Une décision à double tranchant
Outre-Manche, la décision de quitter la pelouse du stade Vassil-Levski n’apparaît pas tout à fait comme LA bonne solution au problème. Pourtant, pour Tammy Abraham ou Alexander Trent-Arnold, cette prise de position collective en est une : « Peu importe si un joueur est maltraité ou toute l’équipe, nous formons un groupe. Personne ne doit se sentir mal à l’aise sur le terrain. Tout le monde doit recevoir la chance de jouer dans un environnement juste. Nous sommes une équipe. Si une personne est maltraitée, nous le sommes tous, nous formons une grande famille » , a déclaré le latéral droit des Reds. Le président de la Fédération bulgare est à nouveau sorti de ses gonds, accusant les Anglais de véhiculer des clichés à l’encontre de leurs supporters. Surtout, Borislav Mihaylov a demandé à la FIFA et l’UEFA de sanctionner la sélection anglaise si elle ne respectait pas le protocole en trois étapes de l’UEFA. À savoir, une annonce sur le système son du stade afin de mettre fin aux abus, puis une suspension temporaire du match avant la fin de la partie en cas de nouvelle récidive. Un protocole que ne suivront pas les Three Lions si les supporters bulgares les malmènent.

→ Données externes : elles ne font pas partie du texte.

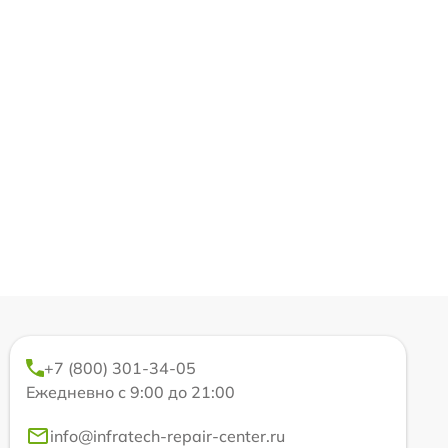
+7 (800) 301-34-05
Ежедневно с 9:00 до 21:00
info@infratech-repair-center.ru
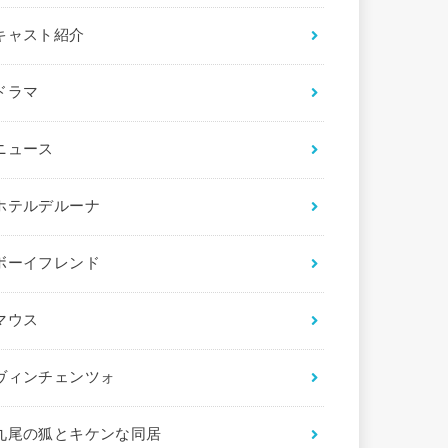
キャスト紹介
ドラマ
ニュース
ホテルデルーナ
ボーイフレンド
マウス
ヴィンチェンツォ
九尾の狐とキケンな同居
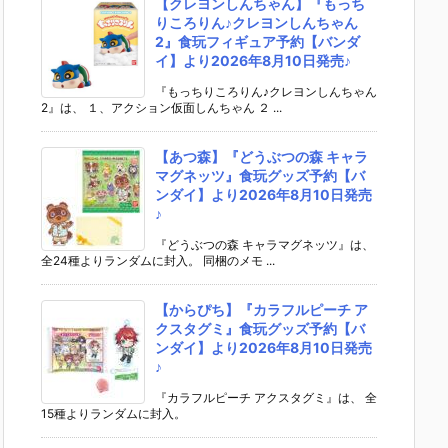
【クレヨンしんちゃん】『もっち
りころりん♪クレヨンしんちゃん
2』食玩フィギュア予約【バンダ
イ】より2026年8月10日発売♪
『もっちりころりん♪クレヨンしんちゃん
2』は、 １、アクション仮面しんちゃん ２ ...
【あつ森】『どうぶつの森 キャラ
マグネッツ』食玩グッズ予約【バ
ンダイ】より2026年8月10日発売
♪
『どうぶつの森 キャラマグネッツ』は、
全24種よりランダムに封入。 同梱のメモ ...
【からぴち】『カラフルピーチ ア
クスタグミ』食玩グッズ予約【バ
ンダイ】より2026年8月10日発売
♪
『カラフルピーチ アクスタグミ』は、 全
15種よりランダムに封入。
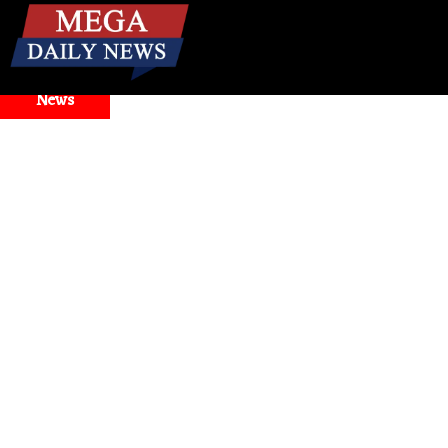
☰
Breaking
News
lector Issues
Health
। मिनटों में बंद नाक से राहत! जानिए बंद नाक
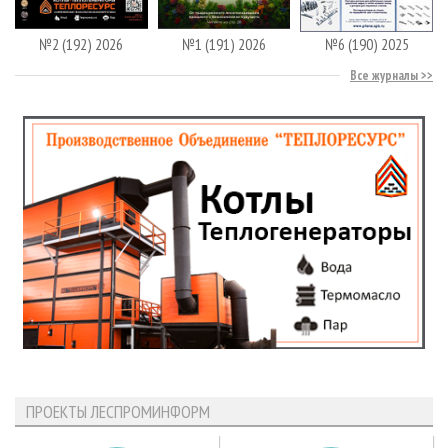
№2 (192) 2026
№1 (191) 2026
№6 (190) 2025
Все журналы
ПРОЕКТЫ ЛЕСПРОМИНФОРМ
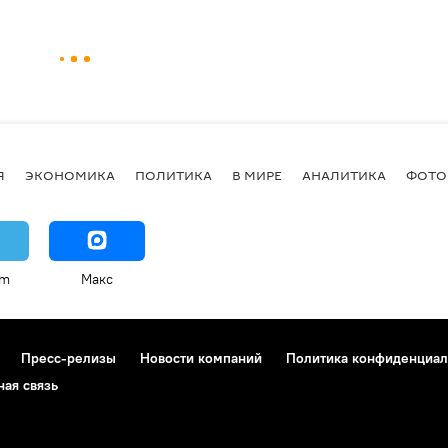
Я
ЭКОНОМИКА
ПОЛИТИКА
В МИРЕ
АНАЛИТИКА
ФОТО
am
Макс
Пресс-релизы
Новости компаний
Политика конфиденциал
ная связь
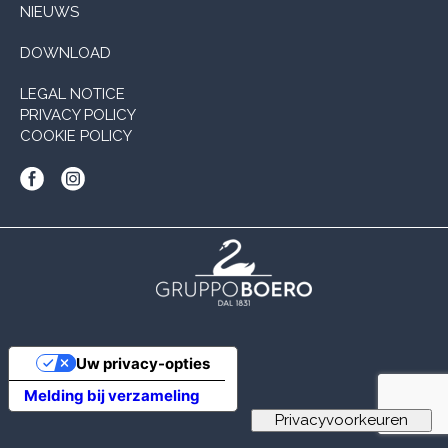
NIEUWS
DOWNLOAD
LEGAL NOTICE
PRIVACY POLICY
COOKIE POLICY
Uw privacy-opties
Melding bij verzameling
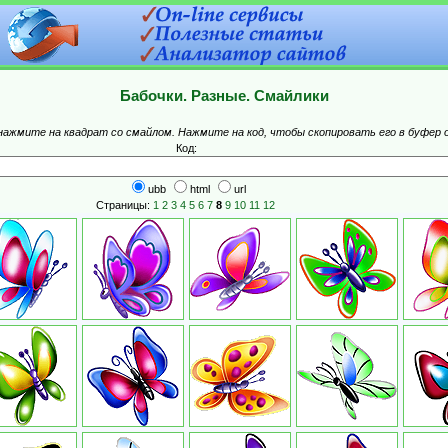
Бабочки. Разные. Смайлики
 нажмите на квадрат со смайлом. Нажмите на код, чтобы скопировать его в буфер 
Код:
ubb
html
url
Страницы:
1
2
3
4
5
6
7
8
9
10
11
12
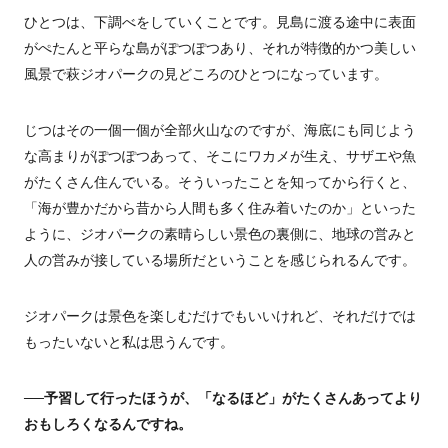
ひとつは、下調べをしていくことです。見島に渡る途中に表面
がぺたんと平らな島がぽつぽつあり、それが特徴的かつ美しい
風景で萩ジオパークの見どころのひとつになっています。
じつはその一個一個が全部火山なのですが、海底にも同じよう
な高まりがぽつぽつあって、そこにワカメが生え、サザエや魚
がたくさん住んでいる。そういったことを知ってから行くと、
「海が豊かだから昔から人間も多く住み着いたのか」といった
ように、ジオパークの素晴らしい景色の裏側に、地球の営みと
人の営みが接している場所だということを感じられるんです。
ジオパークは景色を楽しむだけでもいいけれど、それだけでは
もったいないと私は思うんです。
──予習して行ったほうが、「なるほど」がたくさんあってより
おもしろくなるんですね。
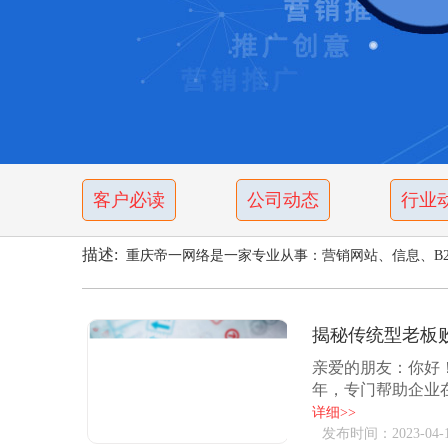
客户必读
公司动态
行业
描述:
重庆帝一网络是一家专业从事：营销网站、信息、B2
揭秘传统型老板
亲爱的朋友：你好
年，专门帮助企业
而败于趋势、市场，走
详细>>
发布时间：2023-04-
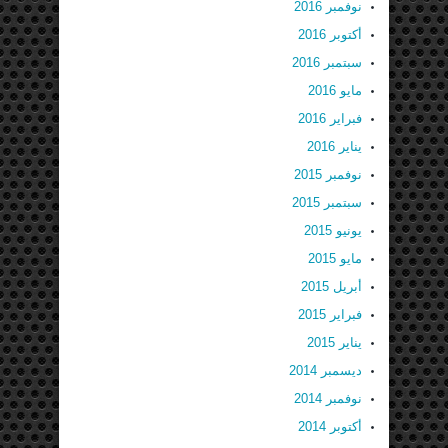
نوفمبر 2016
أكتوبر 2016
سبتمبر 2016
مايو 2016
فبراير 2016
يناير 2016
نوفمبر 2015
سبتمبر 2015
يونيو 2015
مايو 2015
أبريل 2015
فبراير 2015
يناير 2015
ديسمبر 2014
نوفمبر 2014
أكتوبر 2014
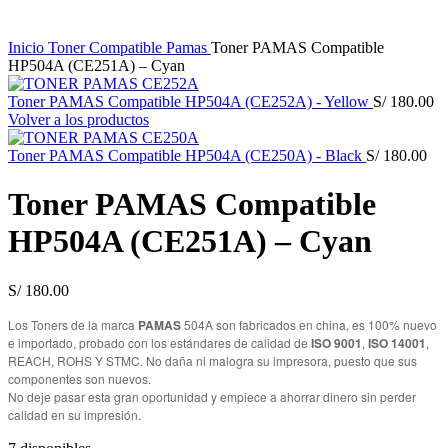
Inicio
Toner Compatible
Pamas
Toner PAMAS Compatible
HP504A (CE251A) – Cyan
Toner PAMAS Compatible HP504A (CE252A) - Yellow
S/
180.00
Volver a los productos
Toner PAMAS Compatible HP504A (CE250A) - Black
S/
180.00
Toner PAMAS Compatible
HP504A (CE251A) – Cyan
S/
180.00
Los Toners de la marca
PAMAS
504A son fabricados en china, es 100% nuevo
e importado, probado con los estándares de calidad de
ISO 9001
,
ISO 14001
,
REACH, ROHS Y STMC. No daña ni malogra su impresora, puesto que sus
componentes son nuevos.
No deje pasar esta gran oportunidad y empiece a ahorrar dinero sin perder
calidad en su impresión.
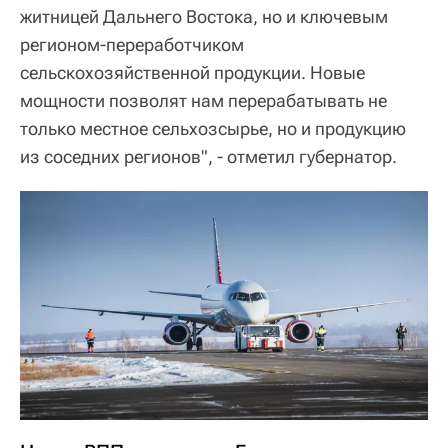
житницей Дальнего Востока, но и ключевым
регионом-переработчиком
сельскохозяйственной продукции. Новые
мощности позволят нам перерабатывать не
только местное сельхозсырье, но и продукцию
из соседних регионов", - отметил губернатор.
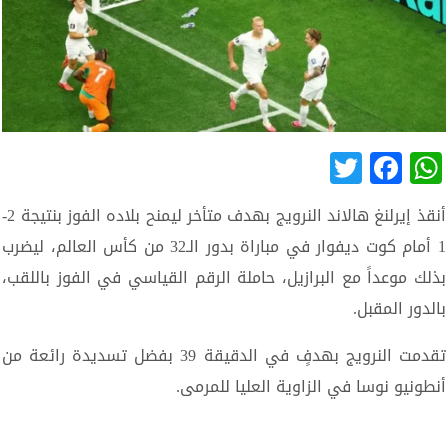
Twitter
Facebook
WhatsApp
أنقذ إيرلنغ هالاند النرويج بهدف متأخر ليمنح بلاده الفوز بنتيجة 2-
1 أمام كوت ديفوار في مباراة بدور الـ32 من كأس العالم، ليضرب
بذلك موعداً مع البرازيل، حاملة الرقم القياسي في الفوز باللقب،
بالدور المقبل.
تقدمت النرويج بهدفٍ في الدقيقة 39 بفضل تسديدة رائعة من
أنطونيو نوسا في الزاوية العليا للمرمى.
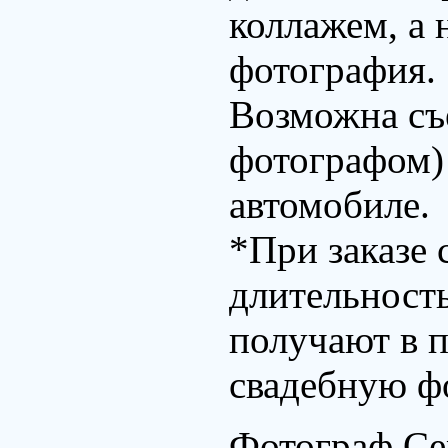
коллажем, а 
фотография.
Возможна съ
фотографом)
автомобиле.
*При заказе
длительност
получают в 
свадебную ф
Фотограф Се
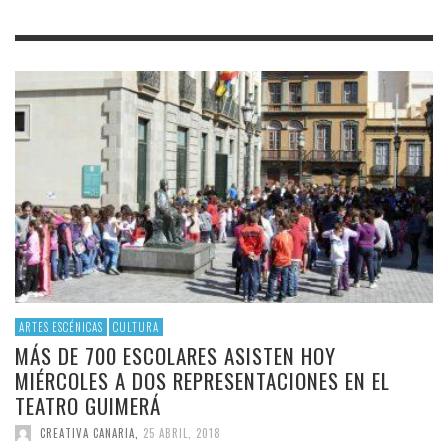
ARTES ESCÉNICAS
CULTURA
MÁS DE 700 ESCOLARES ASISTEN HOY
MIÉRCOLES A DOS REPRESENTACIONES EN EL
TEATRO GUIMERÁ
CREATIVA CANARIA
,
25 ABRIL, 2018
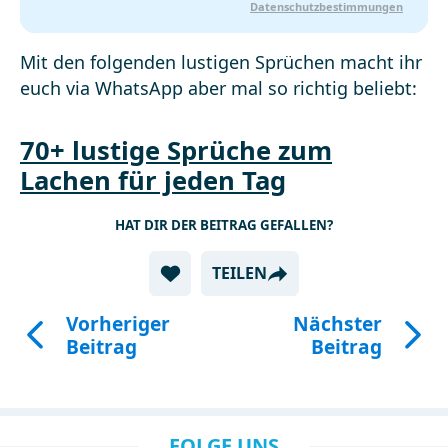
Datenschutzbestimmungen
Mit den folgenden lustigen Sprüchen macht ihr
euch via WhatsApp aber mal so richtig beliebt:
70+ lustige Sprüche zum
Lachen für jeden Tag
HAT DIR DER BEITRAG GEFALLEN?
TEILEN
Vorheriger
Nächster
Beitrag
Beitrag
FOLGE UNS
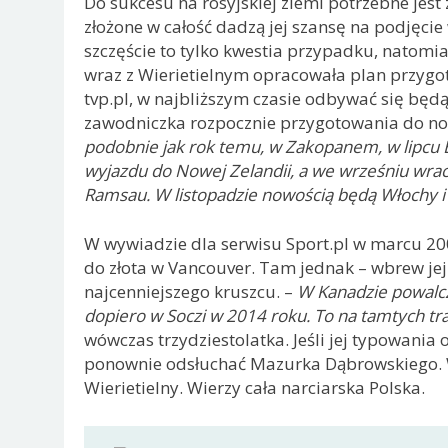
Do sukcesu na rosyjskiej ziemi potrzebne jest 
złożone w całość dadzą jej szansę na podjęcie
szczęście to tylko kwestia przypadku, natomia
wraz z Wierietielnym opracowała plan przygo
tvp.pl, w najbliższym czasie odbywać się będą
zawodniczka rozpocznie przygotowania do n
podobnie jak rok temu, w Zakopanem, w lipcu 
wyjazdu do Nowej Zelandii, a we wrześniu wra
Ramsau. W listopadzie nowością będą Włochy i
W wywiadzie dla serwisu Sport.pl w marcu 2009
do złota w Vancouver. Tam jednak – wbrew je
najcenniejszego kruszcu. –
W Kanadzie powalcz
dopiero w Soczi w 2014 roku. To na tamtych tr
wówczas trzydziestolatka. Jeśli jej typowania 
ponownie odsłuchać Mazurka Dąbrowskiego. Wi
Wierietielny. Wierzy cała narciarska Polska.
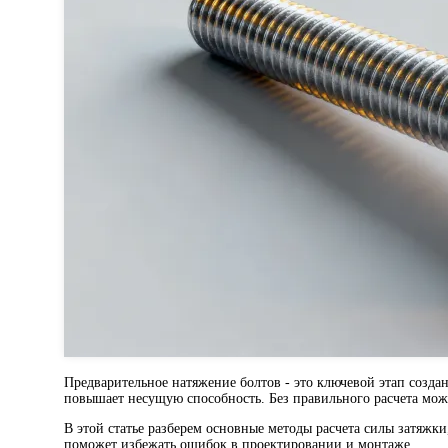
Предварительное натяжение болтов - это ключевой этап созда
повышает несущую способность. Без правильного расчета мож
В этой статье разберем основные методы расчета силы затяжк
поможет избежать ошибок в проектировании и монтаже.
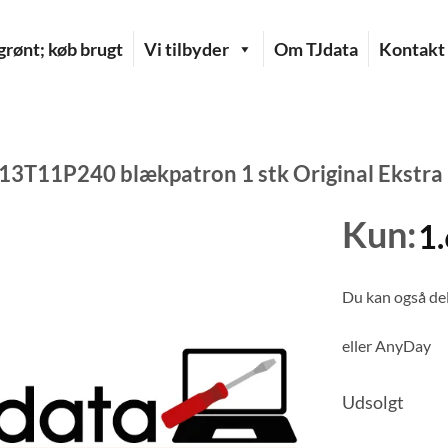
rønt; køb brugt
Vi tilbyder
Om TJdata
Kontakt
13T11P240 blækpatron 1 stk Original Ekstra (
Kun:
1
Du kan også del
eller
AnyDay
Udsolgt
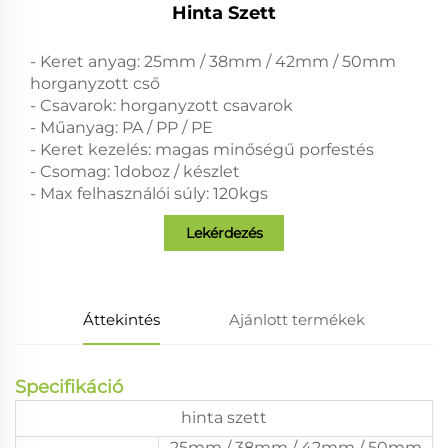
Hinta Szett
- Keret anyag: 25mm / 38mm / 42mm / 50mm
horganyzott cső
- Csavarok: horganyzott csavarok
- Műanyag: PA / PP / PE
- Keret kezelés: magas minőségű porfestés
- Csomag: 1doboz / készlet
- Max felhasználói súly: 120kgs
Lekérdezés
Áttekintés
Ajánlott termékek
Specifikáció
hinta szett
25mm / 38mm / 42mm / 50mm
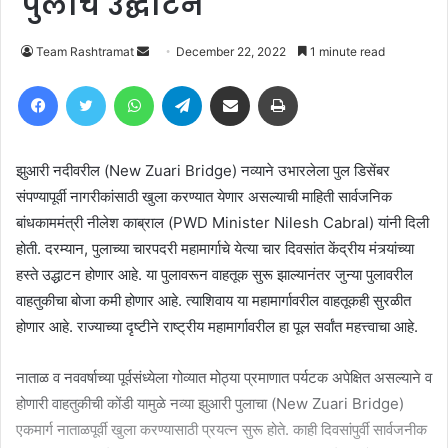
पुलाचे उद्घाटन
Send
Team Rashtramat
December 22, 2022
1 minute read
an
Facebook
Twitter
WhatsApp
Telegram
Share via Email
Print
email
झुआरी नदीवरील (New Zuari Bridge) नव्याने उभारलेला पुल डिसेंबर
संपण्यापूर्वी नागरीकांसाठी खुला करण्यात येणार असल्याची माहिती सार्वजनिक
बांधकाममंत्री नीलेश काब्राल (PWD Minister Nilesh Cabral) यांनी दिली
होती. दरम्यान, पुलाच्या चारपदरी महामार्गाचे येत्या चार दिवसांत केंद्रीय मंत्र्यांच्या
हस्ते उद्धाटन होणार आहे. या पुलावरून वाहतूक सुरू झाल्यानंतर जुन्या पुलावरील
वाहतुकीचा बोजा कमी होणार आहे. त्याशिवाय या महामार्गावरील वाहतूकही सुरळीत
होणार आहे. राज्याच्या दृष्टीने राष्ट्रीय महामार्गावरील हा पूल सर्वांत महत्त्वाचा आहे.
नाताळ व नववर्षाच्या पूर्वसंध्येला गोव्यात मोठ्या प्रमाणात पर्यटक अपेक्षित असल्याने व
होणारी वाहतुकीची कोंडी यामुळे नव्या झुआरी पुलाचा (New Zuari Bridge)
एकमार्ग नाताळपूर्वी खुला करण्यासाठी प्रयत्न सुरू होते. काही दिवसांपुर्वी सार्वजनीक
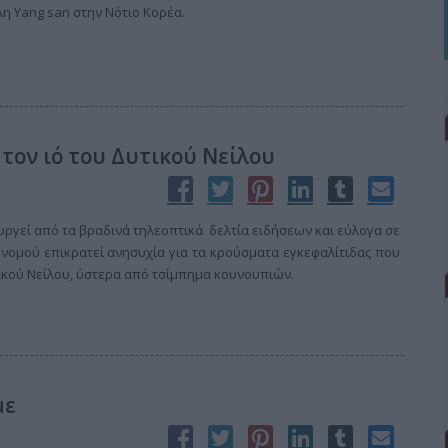
λη Yang san στην Νότιο Κορέα.
τον ιό του Δυτικού Νείλου
υργεί από τα βραδινά τηλεοπτικά δελτία ειδήσεων και εύλογα σε
νομού επικρατεί ανησυχία για τα κρούσματα εγκεφαλίτιδας που
τικού Νείλου, ύστερα από τσίμπημα κουνουπιών.
με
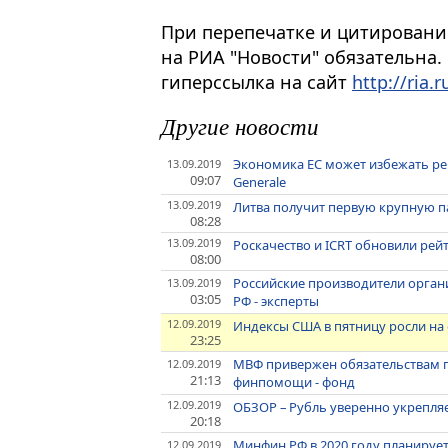
При перепечатке и цитировани
на РИА "Новости" обязательна.
гиперссылка на сайт
http://ria.r
Другие новости
Экономика ЕС может избежать реце
13.09.2019
09:07
Generale
13.09.2019
Литва получит первую крупную па
08:28
13.09.2019
Роскачество и ICRT обновили ре
08:00
Российские производители орган
13.09.2019
03:05
РФ - эксперты
12.09.2019
Индексы США в пятницу росли на
23:25
МВФ привержен обязательствам п
12.09.2019
21:13
финпомощи - фонд
12.09.2019
ОБЗОР – Рубль уверенно укрепляе
20:18
Минфин РФ в 2020 году планирует
12.09.2019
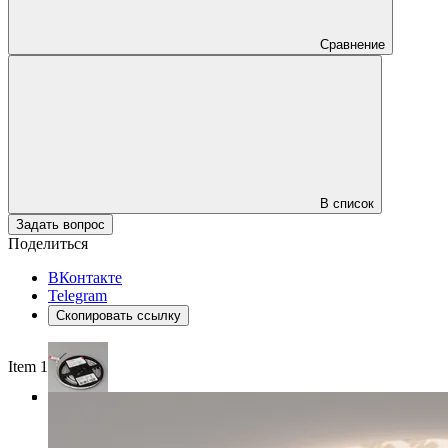
Сравнение
В список
Задать вопрос
Поделиться
ВКонтакте
Telegram
Скопировать ссылку
Item 1 of 4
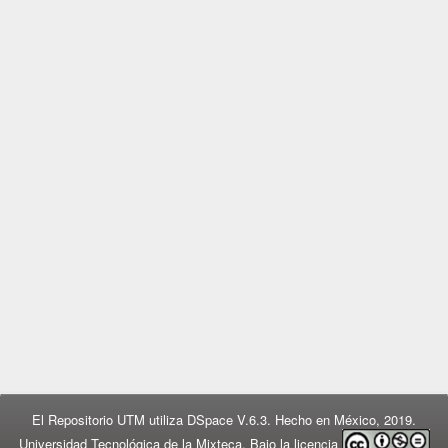
El Repositorio UTM utiliza DSpace V.6.3. Hecho en México, 2019.
Universidad Tecnológica de la Mixteca. Bajo la licencia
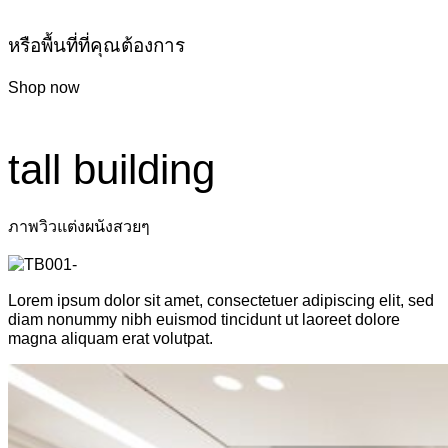
หรือพื้นที่ที่คุณต้องการ
Shop now
tall building
ภาพวิวแต่งผนังสวยๆ
Lorem ipsum dolor sit amet, consectetuer adipiscing elit, sed
diam nonummy nibh euismod tincidunt ut laoreet dolore
magna aliquam erat volutpat.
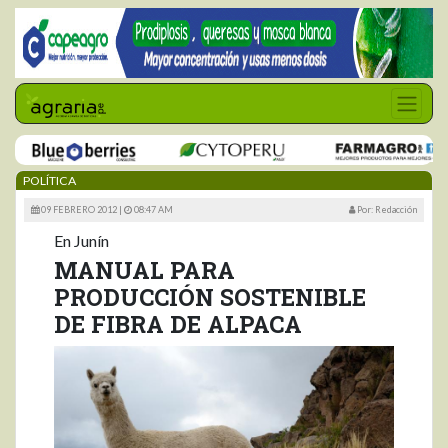
POLÍTICA
09 FEBRERO 2012 |
08:47 AM
Por: Redacción
En Junín
MANUAL PARA
PRODUCCIÓN SOSTENIBLE
DE FIBRA DE ALPACA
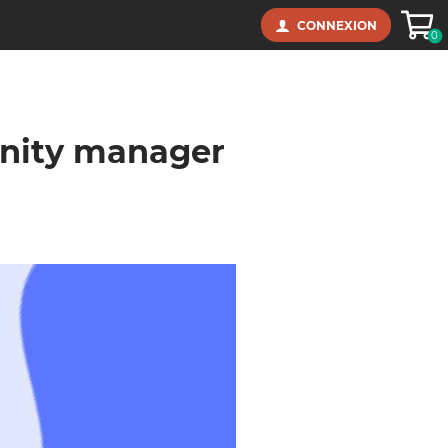
Panie
CONNEXION
0
unity manager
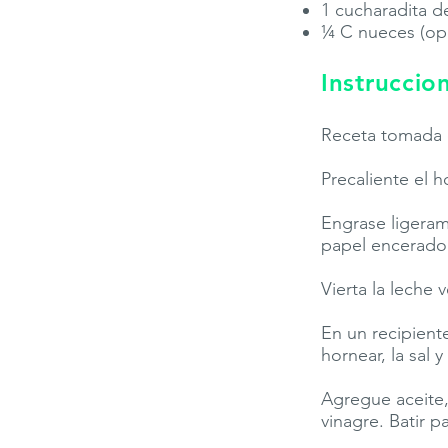
1 cucharadita de
¼ C nueces (op
Instruccio
Receta tomada
Precaliente el h
Engrase ligera
papel encerado
Vierta la leche
En un recipiente
hornear, la sal y
Agregue aceite, 
vinagre. Batir p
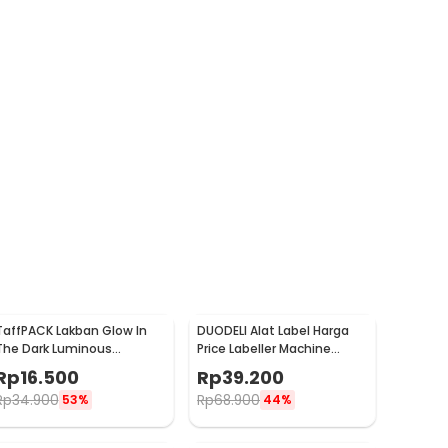
TaffPACK Lakban Glow In
DUODELI Alat Label Harga
The Dark Luminous
Price Labeller Machine
Adhesive Tape 10M 1.5cm -
Coding - MX-5500
Rp
16.500
Rp
39.200
A0015
Rp
34.900
Rp
68.900
53%
44%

Mais pour Howard Gayle, premier footballeur noir à avoir joué pour Liverpool, chroniqueur pour le Guardian et ambassadeur de Show Racism the Red Card, quitter la pelouse donnerait raison à ces imbéciles : « S’ils s’en vont, les gens qui profèrent des insultes ont atteint leur but. L’Angleterre va-t-elle s’en aller s’il reste 3-0 et qu’il reste 10 minutes à jouer ?[…]Sur le chemin du stade, les fans entourent, frappent, et crient des injures raciales au bus de l’équipe. Les joueurs vont-ils dire au chauffeur de faire demi-tour et d’aller à l’aéroport ? Bien sûr que non. » Difficile donc de trouver la solution adéquate à un problème qui ne cesse de faire la une des journaux. Ce dimanche, dans L’Équipe Mag, Kalidou Koulibaly est allé dans le sens d’Howard Gayle en expliquant que « quitter le football italien, ce serait donner raison aux racistes » , ajoutant que ce sont aux supporters racistes de partir, pas aux joueurs. Problème, la tolérance zéro – qui est de rigueur dans les stades anglais – n’est pas encore à l’ordre du jour de l’UEFA et la FIFA, dont les sanctions pour racisme sont bien trop insuffisantes. Ce lundi, avant la rencontre entre la Bulgarie et l’Angleterre, le sélectionneur bulgare, Krasimir Balakov, s’est emporté à son tour contre la menace des Three Lions, arguant que le football bulgare n’avait aucun problème avec le racisme. Une vaste blague qui pourrait être mise à mal dès ce lundi soir.